Fig. 3.Simulated conformational ensembles predict the distances measured by 3D FISH experiments. Simulations and 3D FISH experiments support the idea that the compartmentalization observed in Hi-C maps emerges from the phase separation of chromatin structural types. (A and B) Cartesian distances between four loci (L1, L2, L3, and L4) in chromosome 14 (cell line GM06990) were measured in two distinct 3D FISH experiments reported by Lieberman-Aiden et al. (11). The same distances were measured using the MEGABASE + MiChroM pipeline. The positions of the fluorescent probes are illustrated in representative 3D configurations from simulations, as well as along the chromosome.

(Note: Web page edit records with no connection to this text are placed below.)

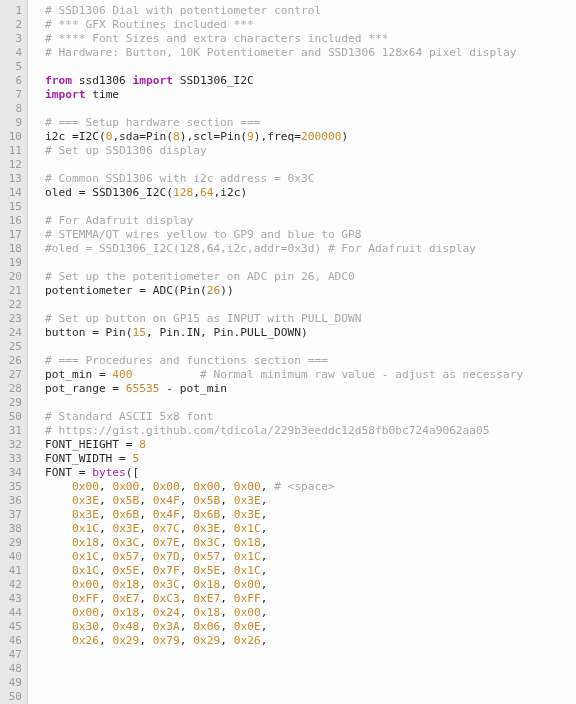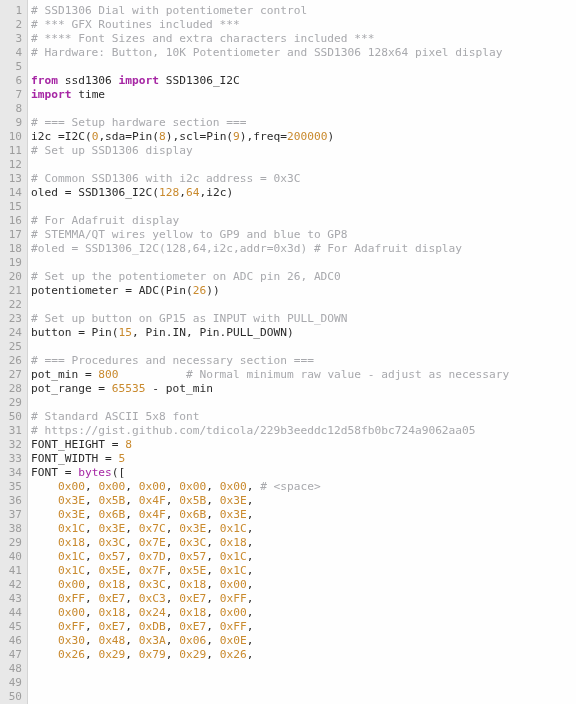--- a/index.html
+++ b/index.html
@@ -53,21 +53,21 @@
     background: #d4d4d4;
   }
 
   
   #code {
     flex: 1 1 auto;
     height: 704px;
     background: #fefefe;
     box-sizing: border-box;
     padding-top: 4px;
-    padding-left: 3px;
+    padding-left: 17px;
     overflow: hidden;
   }
   #code .line {
     display: block;
     height: 14px;
     line-height: 14px;
     white-space: pre;
     font-size: 11.2px;
     color: #2b2b2b;
   }
@@ -158,37 +158,36 @@
       <span class="line"><span class="t-com"># For Adafruit display</span></span>
       <span class="line"><span class="t-com"># STEMMA/QT wires yellow to GP9 and blue to GP8</span></span>
       <span class="line"><span class="t-com">#oled = SSD1306_I2C(128,64,i2c,addr=0x3d) # For Adafruit display</span></span>
       <span class="line">&nbsp;</span>
       <span class="line"><span class="t-com"># Set up the potentiometer on ADC pin 26, ADC0</span></span>
       <span class="line"><span class="t-id">potentiometer = ADC(Pin(</span><span class="t-num">26</span><span class="t-id">))</span></span>
       <span class="line">&nbsp;</span>
       <span class="line"><span class="t-com"># Set up button on GP15 as INPUT with PULL_DOWN</span></span>
       <span class="line"><span class="t-id">button = Pin(</span><span class="t-num">15</span><span class="t-id">, Pin.IN, Pin.PULL_DOWN)</span></span>
       <span class="line">&nbsp;</span>
-      <span class="line"><span class="t-com"># === Procedures and necessary section ===</span></span>
-      <span class="line"><span class="t-id">pot_min = </span><span class="t-num">800</span><span class="t-id">          </span><span class="t-com"># Normal minimum raw value - adjust as necessary</span></span>
+      <span class="line"><span class="t-com"># === Procedures and functions section ===</span></span>
+      <span class="line"><span class="t-id">pot_min = </span><span class="t-num">400</span><span class="t-id">          </span><span class="t-com"># Normal minimum raw value - adjust as necessary</span></span>
       <span class="line"><span class="t-id">pot_range = </span><span class="t-num">65535</span><span class="t-id"> - pot_min</span></span>
       <span class="line">&nbsp;</span>
       <span class="line"><span class="t-com"># Standard ASCII 5x8 font</span></span>
       <span class="line"><span class="t-com"># https://gist.github.com/tdicola/229b3eeddc12d58fb0bc724a9062aa05</span></span>
       <span class="line"><span class="t-id">FONT_HEIGHT = </span><span class="t-num">8</span></span>
       <span class="line"><span class="t-id">FONT_WIDTH = </span><span class="t-num">5</span></span>
       <span class="line"><span class="t-id">FONT = </span><span class="t-bi">bytes</span><span class="t-id">([</span></span>
       <span class="line"><span class="t-id">    </span><span class="t-num">0x00</span><span class="t-id">, </span><span class="t-num">0x00</span><span class="t-id">, </span><span class="t-num">0x00</span><span class="t-id">, </span><span class="t-num">0x00</span><span class="t-id">, </span><span class="t-num">0x00</span><span class="t-id">, </span><span class="t-com"># &lt;space&gt;</span></span>
       <span class="line"><span class="t-id">    </span><span class="t-num">0x3E</span><span class="t-id">, </span><span class="t-num">0x5B</span><span class="t-id">, </span><span class="t-num">0x4F</span><span class="t-id">, </span><span class="t-num">0x5B</span><span class="t-id">, </span><span class="t-num">0x3E</span><span class="t-id">,</span></span>
       <span class="line"><span class="t-id">    </span><span class="t-num">0x3E</span><span class="t-id">, </span><span class="t-num">0x6B</span><span class="t-id">, </span><span class="t-num">0x4F</span><span class="t-id">, </span><span class="t-num">0x6B</span><span class="t-id">, </span><span class="t-num">0x3E</span><span class="t-id">,</span></span>
       <span class="line"><span class="t-id">    </span><span class="t-num">0x1C</span><span class="t-id">, </span><span class="t-num">0x3E</span><span class="t-id">, </span><span class="t-num">0x7C</span><span class="t-id">, </span><span class="t-num">0x3E</span><span class="t-id">, </span><span class="t-num">0x1C</span><span class="t-id">,</span></span>
       <span class="line"><span class="t-id">    </span><span class="t-num">0x18</span><span class="t-id">, </span><span class="t-num">0x3C</span><span class="t-id">, </span><span class="t-num">0x7E</span><span class="t-id">, </span><span class="t-num">0x3C</span><span class="t-id">, </span><span class="t-num">0x18</span><span class="t-id">,</span></span>
       <span class="line"><span class="t-id">    </span><span class="t-num">0x1C</span><span class="t-id">, </span><span class="t-num">0x57</span><span class="t-id">, </span><span class="t-num">0x7D</span><span class="t-id">, </span><span class="t-num">0x57</span><span class="t-id">, </span><span class="t-num">0x1C</span><span class="t-id">,</span></span>
       <span class="line"><span class="t-id">    </span><span class="t-num">0x1C</span><span class="t-id">, </span><span class="t-num">0x5E</span><span class="t-id">, </span><span class="t-num">0x7F</span><span class="t-id">, </span><span class="t-num">0x5E</span><span class="t-id">, </span><span class="t-num">0x1C</span><span class="t-id">,</span></span>
       <span class="line"><span class="t-id">    </span><span class="t-num">0x00</span><span class="t-id">, </span><span class="t-num">0x18</span><span class="t-id">, </span><span class="t-num">0x3C</span><span class="t-id">, </span><span class="t-num">0x18</span><span class="t-id">, </span><span class="t-num">0x00</span><span class="t-id">,</span></span>
       <span class="line"><span class="t-id">    </span><span class="t-num">0xFF</span><span class="t-id">, </span><span class="t-num">0xE7</span><span class="t-id">, </span><span class="t-num">0xC3</span><span class="t-id">, </span><span class="t-num">0xE7</span><span class="t-id">, </span><span class="t-num">0xFF</span><span class="t-id">,</span></span>
       <span class="line"><span class="t-id">    </span><span class="t-num">0x00</span><span class="t-id">, </span><span class="t-num">0x18</span><span class="t-id">, </span><span class="t-num">0x24</span><span class="t-id">, </span><span class="t-num">0x18</span><span class="t-id">, </span><span class="t-num">0x00</span><span class="t-id">,</span></span>
-      <span class="line"><span class="t-id">    </span><span class="t-num">0xFF</span><span class="t-id">, </span><span class="t-num">0xE7</span><span class="t-id">, </span><span class="t-num">0xDB</span><span class="t-id">, </span><span class="t-num">0xE7</span><span class="t-id">, </span><span class="t-num">0xFF</span><span class="t-id">,</span></span>
       <span class="line"><span class="t-id">    </span><span class="t-num">0x30</span><span class="t-id">, </span><span class="t-num">0x48</span><span class="t-id">, </span><span class="t-num">0x3A</span><span class="t-id">, </span><span class="t-num">0x06</span><span class="t-id">, </span><span class="t-num">0x0E</span><span class="t-id">,</span></span>
       <span class="line"><span class="t-id">    </span><span class="t-num">0x26</span><span class="t-id">, </span><span class="t-num">0x29</span><span class="t-id">, </span><span class="t-num">0x79</span><span class="t-id">, </span><span class="t-num">0x29</span><span class="t-id">, </span><span class="t-num">0x26</span><span class="t-id">,</span></span>
     </div>
 
 </div>
 
 </body></html>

As illustrated by the annotations from MEGABASE shown in the figure, the four loci are composed of chromatin of alternating types: L1 and L3 composed of type A chromatin and L2 and L4 composed of type B chromatin. (C and D) Cumulative distribution functions (CDF) show that loci composed of chromatin belonging to the same type tend to be closer in space than otherwise, despite the interlaced order and despite lying at greater genomic distances. This phenomenon is observed in FISH experiments, and it is correctly predicted by our ChIP-Seq–based modeling. The comparison between the predicted and measured probability distributions shows excellent agreement for both the average distance and the distance fluctuations (more examples of validation with FISH data are provided in ). The average ratio between simulated distances and FISH-measured distances has been used to calibrate the length scale of simulation. One unit of length in simulation corresponded to a length of 0.17 μm, which also implies the size of a simulated chromosomal territory being ∼2–3 μm across, which is consistent with what was previously reported by Cremer and Cremer (2).
Fig. 4.Process of microphase separation explains compartmentalization in chromosomes. The MEGABASE + MiChroM hypothesizes that chromatin characterized by homogeneous epigenetic markings undergoes a process similar to phase separation under the action of the proteome present in the nucleus. In simulations, we observe that segments of chromatin belonging to the same structural type tend to segregate, forming liquid droplets, which rearrange dynamically by splitting and fusing. This simple process of phase separation is sufficient to explain the emergence of compartmentalization in genomes as observed in DNA-DNA ligation assays and microscopy experiments.